Hasan Arat, “Futbolu artık Beşiktaşlılar yönetecek. Feyyaz Uçar ve Samet Aybaba yönetecek. Biz gönülleri kazanarak buraya geldik. Bu karar çok önemli. Sizler büyük ve itibarlı Beşiktaş istiyorsunuz. Onur duyacağınız Beşiktaş’ı size hissettirmeye başlayacağız.”

Serdal Adalı, “Beşiktaş’ı geçici zaferlerden uzaklaştırarak istikrarlı ve uzun soluklu başarılarla taçlanacak bir futbol takımı inşa edeceğiz. Bu vizyon teknik yapıdan oyuncu planlamasına kadar kulübün tüm futbol yapılanmasını kapsayacak.”

“Beşiktaş’ın sadece futbolda değil, tüm branşlarda söz sahibi olması için denk bütçelerle büyüyen amatör şubeler hedefliyoruz. Finansal bağımsızlığa kavuşmuş, borçsuz bir mali yapı ve gelir-gider dengesi sağlanarak Beşiktaş’ın ekonomik anlamda nefes almasını planlıyoruz.”

“Beşiktaş’ın ekonomik geleceğini teminat altına almalı, yeni gayrimenkul yatırımları ve projelerle büyüyen bir ekonomi hedefleyip, kulüp hem bugünün ihtiyaçlarını karşılayacak hem de uzun vadede gelir elde edecek projelere sahip olacaktır.”

“Kulübün öz kaynak düzeni çok önemli, geleceğin yıldızlarını Avrupa standartlarında tesislerde yetiştirecek bir altyapı sistemi kurup, Beşiktaş altyapısını hem Türkiye’ye hem de Avrupa futboluna yetenek kazandıracak seviyeye çıkartacağız.”

Müslüm Gülhan: Jorge Mendes Beşiktaş’ı iyi tanıyor!

“Yönetim anlayışında modernleştirip, profesyonellik ve kurumsal vizyonla yönetilen bir idari organizasyon kurarak, kulübün her alanında şeffaf, etkili ve planlı bir işleyiş sağlayacağız.”

Peki bunları söyleyen başkanların yönettiği dönemlere baktığımızda…

Serdar Bilgili dönemi, toplam zarar: 70 milyon 655 bin Avro.

Yıldırım Demirören dönemi, toplam zarar: 199 milyon 780 bin Avro.

Fikret Orman dönemi, toplam zarar: 143 milyon 935 bin Avro.

Ahmet Nur Çebi dönemi, toplam zarar: 192 milyon 34 bin Avro.
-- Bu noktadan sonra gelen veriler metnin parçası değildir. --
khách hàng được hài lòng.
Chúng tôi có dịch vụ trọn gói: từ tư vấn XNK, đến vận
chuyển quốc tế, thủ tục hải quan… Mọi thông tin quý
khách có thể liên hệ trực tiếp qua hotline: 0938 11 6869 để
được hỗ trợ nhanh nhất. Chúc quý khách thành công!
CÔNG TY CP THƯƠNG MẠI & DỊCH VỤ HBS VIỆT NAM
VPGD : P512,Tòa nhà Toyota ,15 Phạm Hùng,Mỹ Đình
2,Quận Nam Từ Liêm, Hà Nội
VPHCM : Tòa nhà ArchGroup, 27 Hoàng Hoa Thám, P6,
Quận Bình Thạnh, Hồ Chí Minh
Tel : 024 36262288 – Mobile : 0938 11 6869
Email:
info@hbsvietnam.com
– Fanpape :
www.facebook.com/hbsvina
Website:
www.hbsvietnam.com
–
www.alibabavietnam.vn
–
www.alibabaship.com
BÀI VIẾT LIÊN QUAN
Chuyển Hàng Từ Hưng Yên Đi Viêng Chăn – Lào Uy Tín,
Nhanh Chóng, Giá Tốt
Hasan Arat dönemi, toplam zarar: 98 milyon 725 bin Avro.

Serdal Adalı dönemi, toplam zarar: şimdilik 11 milyon 110 bin Avro.

Son 25 yılda kulübün toplam zararı: 716 milyon 545 bin Avro. Kazanılan başarılar: 5 Lig Şampiyonluğu, 6 Türkiye Kupası, 3 Süper Kupa.

Gelinen noktada, futbolun kitle kültürü haline dönüştüğü ve kültür endüstrisinde üretilen bir meta olarak kapitalizme hizmet ettiği bu süre içinde, Beşiktaş çıkar grupları tarafından rant elde etmek adına kurulan ittifaklar, popülist propaganda enstrümanlarını iyi kullanarak, amaçlarına ulaştılar.

25 yıldır söylenen yalanlar istikrarla devam etmektedir. Tek kazanan mutlu azınlıktır.